5.We wrote to the Economic Secretary to the Treasury seeking further clarification of why the negative, rather than the affirmative, resolution procedure was being proposed for a statutory instrument that would extend the length of the regime. In his reply of 15 October (which we are publishing at Appendix 1), Mr Glen has said that the choice of procedure is appropriate since “the overall powers and purpose” will be scrutinised through these draft Regulations, and the negative procedure would be used only for an extension.

Level of applications

6.We obtained additional information from HMT about the level of applications anticipated, and the ability of the PRA and FCA to handle these; we are publishing the information at Appendix 2.

7.HMT has said that the PRA estimates it will receive approximately 160 applications for authorisation from EEA firms, many of them substantial and complex; and that this would be a significant increase by comparison with the PRA’s current experience of dealing with around a dozen applications for authorisation per year, normally from start-ups or relatively small firms. As regards the FCA, HMT has told us that, in the year to 31 March 2018, the FCA processed approximately 1,200 applications for authorisation from firms (excluding consumer credit); that applications from a proportion of the firms that passport into the UK would represent a significant increase; and that, for business planning purposes, the FCA is using an assumption of just under 1000 firms that may use the regime (in addition to the business as usual figure). HMT has said that it is content that the PRA and FCA are making adequate preparations to deal with these applications.

8.In writing to the Economic Secretary to the Treasury, we also asked about the reliability of these estimates. In his reply of 15 October, Mr Glen acknowledges that there is an unavoidable degree of uncertainty about them, but describes them as sensible working assumptions that will be kept under review.

UK firms operating in EEA after Brexit

9.We also asked Mr Glen about the position of UK firms operating elsewhere in the EEA after the UK has left the EU (albeit that this falls outside the scope of these Regulations). In his reply, the Minister refers to the implementation period which, if taken forward, would allow firms to continue to trade on the same terms as now until 31 December 2020, and also to the proposal that the UK Government have made for a new economic arrangement with the EU to manage regulatory change in the future. He acknowledges, however, that if there is no deal with the EU, unilateral action by the UK Government would not be able to influence the status of UK firms operating in the EEA.

Conclusion

10.It is clearly important to ensure that, in a “no-deal scenario”, there is minimal disruption to the UK’s financial services sector when firms lose their authorisation based on the EEA passport and seek instead to be authorised by the UK’s regulatory bodies, the PRA and FCA. By providing for a “temporary permissions regime”, these draft Regulations seek to achieve that objective. Information provided by HMT indicates the scale of the task that the PRA and FCA may face in dealing with applications for authorisation during that regime.

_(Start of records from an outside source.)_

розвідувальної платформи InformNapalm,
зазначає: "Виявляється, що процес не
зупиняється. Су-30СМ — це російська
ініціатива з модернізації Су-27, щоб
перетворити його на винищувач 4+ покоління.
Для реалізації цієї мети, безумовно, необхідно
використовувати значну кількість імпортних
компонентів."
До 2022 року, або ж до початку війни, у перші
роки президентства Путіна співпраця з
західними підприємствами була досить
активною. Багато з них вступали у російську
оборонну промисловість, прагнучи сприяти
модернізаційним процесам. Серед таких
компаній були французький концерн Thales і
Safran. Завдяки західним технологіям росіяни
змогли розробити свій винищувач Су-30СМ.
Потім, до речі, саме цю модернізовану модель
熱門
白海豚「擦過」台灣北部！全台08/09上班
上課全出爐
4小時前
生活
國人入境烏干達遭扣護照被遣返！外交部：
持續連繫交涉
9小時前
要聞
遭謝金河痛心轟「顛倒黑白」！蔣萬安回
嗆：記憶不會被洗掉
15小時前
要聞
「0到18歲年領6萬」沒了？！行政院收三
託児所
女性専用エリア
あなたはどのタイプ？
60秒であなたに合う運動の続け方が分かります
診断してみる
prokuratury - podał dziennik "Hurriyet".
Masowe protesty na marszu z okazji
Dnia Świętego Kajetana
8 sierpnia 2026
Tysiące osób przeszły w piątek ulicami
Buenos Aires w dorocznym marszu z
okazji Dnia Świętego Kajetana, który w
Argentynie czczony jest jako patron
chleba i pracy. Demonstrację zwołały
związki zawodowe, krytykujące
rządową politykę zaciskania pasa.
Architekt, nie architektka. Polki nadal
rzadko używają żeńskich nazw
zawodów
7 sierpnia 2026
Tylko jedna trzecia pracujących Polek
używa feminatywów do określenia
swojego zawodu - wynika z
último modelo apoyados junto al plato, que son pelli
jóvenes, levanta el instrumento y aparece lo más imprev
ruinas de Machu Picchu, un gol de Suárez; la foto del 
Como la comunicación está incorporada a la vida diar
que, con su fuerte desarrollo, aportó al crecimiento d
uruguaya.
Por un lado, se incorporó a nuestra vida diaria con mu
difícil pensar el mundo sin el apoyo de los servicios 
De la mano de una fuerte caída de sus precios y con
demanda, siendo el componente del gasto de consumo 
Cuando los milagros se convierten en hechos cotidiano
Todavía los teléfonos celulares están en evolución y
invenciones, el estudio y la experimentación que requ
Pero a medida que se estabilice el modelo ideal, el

11.The draft Regulations allow for the possibility that the period of the regime could be extended in the light of an assessment of progress by the regulatory bodies. We consider it sensible that the Government should be able to introduce such an extension, and we think that a decision to do so would be a matter of great interest to the House. Given the significance of any regulations to extend the temporary permissions regime, however, we do not see it as self-evident that such an instrument should be subject to the negative, rather than the affirmative, procedure, as HMT has proposed. The Economic Secretary to the Treasury has stressed that HMT would be able to modify the time limits only if it considered it necessary to do so. While accepting that this would be the case, we take the view that the House might well wish to debate such a necessity, and that it may also wish to press for a fuller justification of the choice of negative procedure than has so far been given.